Actually I have never seen any westerner who likes the dish. : ) It’s very popular food in southern part of South Korea.
Hi Maangchi,
I’m wondering about a kind of kimchi (or maybe it’s something else) that I find at the Korean restaurant. I don’t like it :P, even though I try it every time, and I really want to know what it is.
It’s served along with all the little dishes that come with a meal, like the kimchi and radish. It probably a type of preserved fish. It has long, tan-colored strips that are a bit spongy and slightly chewy and taste fishy. There are also some green onions and things mixed in. Do you know what this is?

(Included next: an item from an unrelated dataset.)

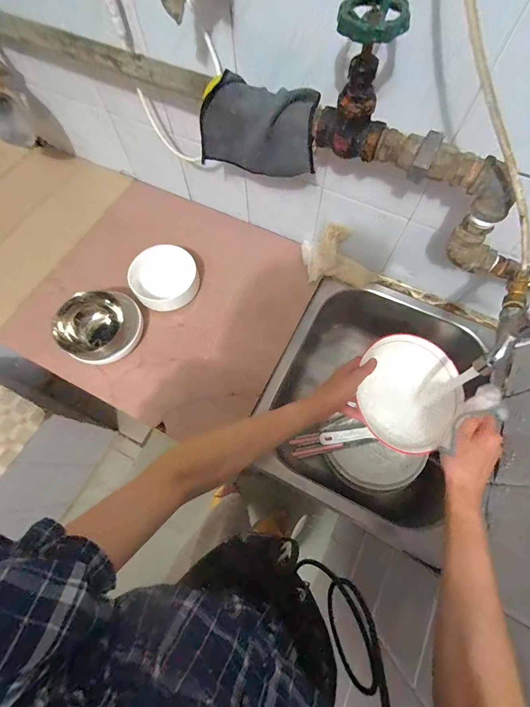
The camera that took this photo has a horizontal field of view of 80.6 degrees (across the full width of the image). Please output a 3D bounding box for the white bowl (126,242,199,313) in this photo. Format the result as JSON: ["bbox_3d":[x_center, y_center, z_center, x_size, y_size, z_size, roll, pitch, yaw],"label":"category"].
[{"bbox_3d":[-0.191,-0.142,0.602,0.122,0.056,0.125,0,68,0],"label":"white bowl"}]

Maybe if I know what it is I can ask them not to put it on my tray so that it doesn’t go to waste next time. Thank you for satisfying my curiosity!
Agasuka,
While reading your explanation about what it looks like, I feel hair rising. oops! : ) You said it has something looking like teeth inside of tentacles? Awww!
funny story. Where do you live? Do you have some korean friends around you there?
There were frozen legs only, no head. The legs were long and think! I needed to peel off the suckion cups from the legs… I saw something like teeth inside those cups…
He was not my real uncle, just a married Korean old man, therefore, I assume he expects extra respect from me.
Since he is older than me, I will not argue whether it was squid/octopus… He said it’s squid, then it must be squid (by words), on my mind, it’s still octopus. Ha ha!
Agasuka,
Yeah, you are right. It must be octopus. What did its head look like? Squid’s head looks like triangle and octopus’s head looks like circle shape. : )
Anyway, I saw the pictures of your dish on your blog. It looks very delicious. I tried to see it very carefully to find out what it is, but it was not successful. lol,
You chopped it and cooked with other ingredients.
You called the korean man who gave you the seafood “Aa Juk See”. Omit “k” from “Juk”. It will be pronouced “Aa Jeo See” Anyway Aa Jeo See means any married man.
Uncle is “Sam Chon”.
Thanks
Hello Maangchi,
A Korean A Juk Ssi(uncle) gave me a big block of frozen ’squid’ which he fished. He said it was squid, but I believe it was octopus, since the legs are so thick (~3 cm).
Anyway, he instructed me to cook it with ramen noodles… I was … huh??? !!! ???
So today, I cooked it in a traditional chinese way but add a touch of Korean fusion into it.
Stir fried ‘Squid/octopus’ legs in Chinese Garlic Black bean sauce with Korean twist
Ginger, Garlic, Lee Kum Kee Brand Garlic Bean Paste, Go Chu Jang, Onion, Green chili pepper, Green Onion, a LOT of sesame oil, sesame seed
http://hk.myblog.yahoo.com/jw!fRcxarKTFxY5k6QGsJ605Q–/
Hi,Sandy,
Your squid dish looks so delicious! I’m very glad to see your well-made squid dish! And also your kimchi! omg, you are not going to buy a jar of kimchi anymore.
I also found some pictures of fruit that you posted. Actually a good quality of dragon fruit is very delicious. I did not like durian when i tasted for the first time in Indonesia. It smelled like garlic. But now I think I like it now. : ) A few months ago, I had frozen durian here and it was like ice cream.
I hope many people visit your blog to see the picture of your squid dish.
Thanks
This is the fourth recipe I’ve tried from your site and each one has turned out wonderfully and more authentic than anything I’ve gotten out of a cookbook. I’ve posted pics on http://sprater.livejournal.com/7529.htmlI love coming back again and again to your site to learn all the new recipes.
Thank you so much for all the time and effort you put into your videos.
yeah, that’s a very quick dish if you prepare all ingredients beforehand. You must be interested in korean cooking,too. : )
Hey, thanks. So it’s kind of fast, actually! I was never sure how long, because of the squid’s texture. Today Bulgogi & Bujingae is on the menue. I’ll try my best :O)
Hi,Andreas,
You are my first commenter in this blog. Welcome and thanks!
It will take about 10 minutes for you to cook this squid dish after you prepare all the materials.
Anyoung!
Hi Maangchi. What a great blog you have. My question: How long do you finally cook the squid? Thanks & Anyong!